Simonton Offers New Condensation Brochure

December 6, 2011

"Understanding Condensation in Your Home" is the name of a new brochure introduced by Simonton Windows. It is available for download from the manufacturer's website.

“We often get calls from homeowners who are concerned that their windows are ‘sweating’ or leaking either inside or outside the home because they see moisture on the glass,” says Christopher Burk, Simonton's technical product manager. “In reality, that’s simply not the case. While condensation may collect on the interior or exterior of energy-efficient windows, the units are really doing their job by helping serve as a barrier in the home.”

Burk emphasizes that windows do not cause condensation–they simply prevent the moisture in the home from escaping to the outside. “If the inside glass surface on double- or triple-glazed windows show excessive moisture, you can be reasonably sure that the moisture is also collecting on your walls and ceilings,” says Burk. “This means you should take steps to reduce the humidity level in your home by using exhaust fans and dehumidifiers.”

The manufacturer notes that homeowners create much of the water vapor in the home themselves on a daily basis. It also offers a number of tips to reduce condensation:

  • Use kitchen and bathroom exhaust fans.
  • Set humidifier, if used, to the correct outside temperature.
  • If a home is overly humid, or if the basement is damp, use a dehumidifier.
  • Properly vent clothes dryers, gas appliances and stoves.
  • Open a window in the bathroom.
  • Make sure the attic, basement and crawl spaces are well ventilated and free from obstructions.
  • Store firewood outside. Freshly-cut wood can consist of up to 45 percent water, which adds water vapor to the home. Even well-seasoned firewood generally has a 20 to 25 percent moisture content.
  • Open curtains and blinds to allow more air circulation around your windows.

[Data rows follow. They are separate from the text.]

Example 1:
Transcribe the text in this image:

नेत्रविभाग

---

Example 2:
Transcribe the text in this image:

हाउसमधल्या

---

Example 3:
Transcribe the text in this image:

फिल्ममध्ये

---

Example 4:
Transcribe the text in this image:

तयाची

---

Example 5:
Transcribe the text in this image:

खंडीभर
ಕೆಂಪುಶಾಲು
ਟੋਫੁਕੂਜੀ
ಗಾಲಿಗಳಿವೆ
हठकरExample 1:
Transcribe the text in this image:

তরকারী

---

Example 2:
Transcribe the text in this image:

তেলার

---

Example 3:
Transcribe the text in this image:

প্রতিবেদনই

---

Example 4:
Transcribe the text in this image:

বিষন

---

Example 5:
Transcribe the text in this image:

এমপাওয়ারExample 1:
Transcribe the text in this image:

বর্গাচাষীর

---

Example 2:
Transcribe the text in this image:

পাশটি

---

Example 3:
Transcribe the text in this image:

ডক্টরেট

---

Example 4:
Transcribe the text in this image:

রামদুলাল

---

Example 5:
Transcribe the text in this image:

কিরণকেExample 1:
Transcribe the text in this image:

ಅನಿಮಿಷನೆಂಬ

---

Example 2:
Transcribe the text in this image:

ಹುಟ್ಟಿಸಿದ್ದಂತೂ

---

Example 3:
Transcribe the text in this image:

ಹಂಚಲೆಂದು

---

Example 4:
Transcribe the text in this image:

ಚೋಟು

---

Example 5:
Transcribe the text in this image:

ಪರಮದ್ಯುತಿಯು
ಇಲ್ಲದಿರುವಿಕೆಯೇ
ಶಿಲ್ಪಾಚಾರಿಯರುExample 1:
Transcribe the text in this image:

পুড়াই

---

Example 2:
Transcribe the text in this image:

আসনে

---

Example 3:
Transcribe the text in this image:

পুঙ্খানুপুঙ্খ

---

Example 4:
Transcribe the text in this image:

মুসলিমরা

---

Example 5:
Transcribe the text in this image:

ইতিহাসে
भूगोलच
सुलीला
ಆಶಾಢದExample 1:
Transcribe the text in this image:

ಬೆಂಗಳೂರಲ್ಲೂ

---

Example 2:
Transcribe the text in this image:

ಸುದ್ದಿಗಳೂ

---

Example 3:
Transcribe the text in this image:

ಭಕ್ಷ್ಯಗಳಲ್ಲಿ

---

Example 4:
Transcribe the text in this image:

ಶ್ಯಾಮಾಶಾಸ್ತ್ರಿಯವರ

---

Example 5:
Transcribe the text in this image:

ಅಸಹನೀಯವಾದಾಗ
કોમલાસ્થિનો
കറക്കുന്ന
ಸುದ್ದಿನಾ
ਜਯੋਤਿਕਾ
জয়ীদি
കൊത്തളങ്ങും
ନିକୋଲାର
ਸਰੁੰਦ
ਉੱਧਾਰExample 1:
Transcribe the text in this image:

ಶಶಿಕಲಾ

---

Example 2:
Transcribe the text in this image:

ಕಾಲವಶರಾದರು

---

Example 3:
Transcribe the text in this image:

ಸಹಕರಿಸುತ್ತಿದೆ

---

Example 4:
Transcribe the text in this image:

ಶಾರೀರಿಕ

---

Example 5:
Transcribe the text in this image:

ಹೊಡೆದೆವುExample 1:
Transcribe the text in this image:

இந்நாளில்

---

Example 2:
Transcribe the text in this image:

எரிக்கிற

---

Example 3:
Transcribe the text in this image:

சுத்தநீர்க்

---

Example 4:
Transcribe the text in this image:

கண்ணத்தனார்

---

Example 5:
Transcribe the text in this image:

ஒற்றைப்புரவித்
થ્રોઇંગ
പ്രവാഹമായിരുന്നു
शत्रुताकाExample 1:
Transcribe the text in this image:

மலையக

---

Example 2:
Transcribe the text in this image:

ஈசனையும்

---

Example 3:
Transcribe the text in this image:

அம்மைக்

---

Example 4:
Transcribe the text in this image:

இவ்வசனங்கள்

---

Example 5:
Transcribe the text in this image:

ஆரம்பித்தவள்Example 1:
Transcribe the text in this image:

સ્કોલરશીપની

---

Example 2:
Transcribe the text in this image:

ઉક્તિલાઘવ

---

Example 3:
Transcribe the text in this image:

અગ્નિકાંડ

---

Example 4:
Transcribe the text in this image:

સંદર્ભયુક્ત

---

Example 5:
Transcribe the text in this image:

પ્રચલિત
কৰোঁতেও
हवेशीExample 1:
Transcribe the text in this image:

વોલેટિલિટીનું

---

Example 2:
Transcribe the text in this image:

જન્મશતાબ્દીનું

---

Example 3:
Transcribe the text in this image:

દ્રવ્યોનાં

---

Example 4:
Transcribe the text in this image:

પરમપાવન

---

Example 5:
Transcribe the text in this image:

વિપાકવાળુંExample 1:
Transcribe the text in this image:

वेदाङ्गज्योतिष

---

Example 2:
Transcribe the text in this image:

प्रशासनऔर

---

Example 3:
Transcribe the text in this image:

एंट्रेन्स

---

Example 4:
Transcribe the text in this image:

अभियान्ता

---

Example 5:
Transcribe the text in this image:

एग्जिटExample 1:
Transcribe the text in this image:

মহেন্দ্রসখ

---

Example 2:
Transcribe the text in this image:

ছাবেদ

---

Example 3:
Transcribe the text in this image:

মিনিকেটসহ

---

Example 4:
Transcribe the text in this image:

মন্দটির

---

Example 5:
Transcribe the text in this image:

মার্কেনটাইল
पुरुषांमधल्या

Simonton's Burk also points out that it is important to know the difference between condensation on the glass and between the glass panes of the window. “If you are seeing moisture, fogging or cloudiness between the panes of glass in your window, this is a strong indication that the seal of your window has failed and it’s time to get a new window,” he says. “Failed seals lack the energy efficiency and features necessary to help you keep energy bills low and enjoy comfortable living in your home. While condensation on the interior or exterior of the glass is manageable, moisture between the glass needs swift attention by homeowners.”